Exercise prompt: Please reproduce the data exactly, excluding any pictures it contains.

Source information:
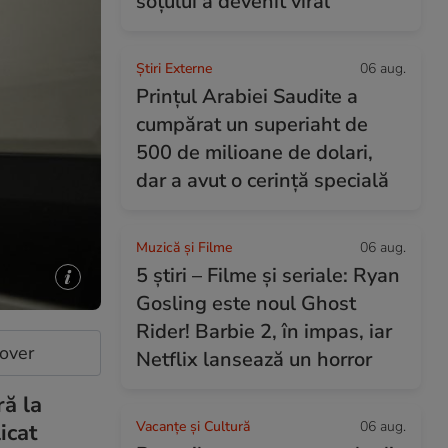
soțului a devenit viral
Știri Externe
06 aug.
Prințul Arabiei Saudite a
cumpărat un superiaht de
500 de milioane de dolari,
dar a avut o cerință specială
Muzică și Filme
06 aug.
5 știri – Filme și seriale: Ryan
Gosling este noul Ghost
Rider! Barbie 2, în impas, iar
cover
Netflix lansează un horror
ră la
Vacanțe și Cultură
06 aug.
icat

Task response:
soțului a devenit viral
Știri Externe
06 aug.
Prințul Arabiei Saudite a
cumpărat un superiaht de
500 de milioane de dolari,
dar a avut o cerință specială
Muzică și Filme
06 aug.
5 știri – Filme și seriale: Ryan
Gosling este noul Ghost
Rider! Barbie 2, în impas, iar
cover
Netflix lansează un horror
ră la
Vacanțe și Cultură
06 aug.
icat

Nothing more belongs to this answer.